The extension relation \(Y^{\bullet }_{p} (-{\Delta }_{\tilde {\Omega }, p})\subset (-{\Delta }_{\Omega , p}) Y^{\bullet }_{p}\) is then obtained by approximation since \(\mathcal {S}(\mathbb {R}^{d})\) is an operator core for \(-{\Delta }_{\tilde {\Omega }, p}\). Theorem 3.1 can then be applied with \(Y=Z= Y^{\bullet }_{p}\) and \(\hat Y = \hat Y^{\bullet }_{p}\).

Remark 4.3

In the above considerations, the operator X models the extension of a function in L2(Ω) to a function in \(L^{2}(\tilde {\Omega })\) by reflection with respect to one hyperplane. However, in view of the general form of Theorem 3.1, also other forms of extensions are feasible. For instance, one could consider to prolong functions on a sector of angle π/n in the plane to functions on the whole plane by successive reflections with respect to different lines. In a similar way, in the work [22] the author considers the prolongation of functions on the hemiequilateral triangle with corners (0,0), (0,1), \((1/\sqrt {3},0)\) to functions on the rectangle \((0,\sqrt {3})\times (0,1)\). One then has to prove results analogous to Lemma 4.1 and relation (32), allowing to infer null-controllability results on such sectors and the (hemi-) equilateral triangle from those on the whole plane and the rectangle, respectively. In fact, in case of the hemiequilateral triangle, these analogous results follow to some extend from the considerations in [22] already.

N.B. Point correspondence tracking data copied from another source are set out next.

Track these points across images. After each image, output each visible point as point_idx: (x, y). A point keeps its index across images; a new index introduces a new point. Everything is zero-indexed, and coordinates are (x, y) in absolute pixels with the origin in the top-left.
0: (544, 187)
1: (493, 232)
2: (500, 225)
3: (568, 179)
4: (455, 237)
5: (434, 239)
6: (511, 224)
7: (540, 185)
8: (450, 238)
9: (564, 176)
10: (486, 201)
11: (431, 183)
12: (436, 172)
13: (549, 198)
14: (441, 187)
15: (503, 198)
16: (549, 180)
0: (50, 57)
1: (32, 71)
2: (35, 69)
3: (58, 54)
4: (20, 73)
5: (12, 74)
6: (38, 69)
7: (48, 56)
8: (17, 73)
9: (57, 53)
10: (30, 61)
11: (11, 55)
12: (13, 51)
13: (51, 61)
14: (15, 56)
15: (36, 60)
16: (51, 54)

One may also consider the rescaling that maps a given sector of arbitrary angle 0 < 𝜃 < π/2 to the sector with angle π/4. This transforms the pure Laplacian on the given sector to a divergence-type operator on the sector of angle π/4 with constant diagonal matrix and, therefore, fits into the framework of our abstract Theorem 3.1. However, there are currently no results on null-controllability of the form discussed in Section 2 available for such operators on this specific sector, so that Theorem 3.1 can not be applied yet.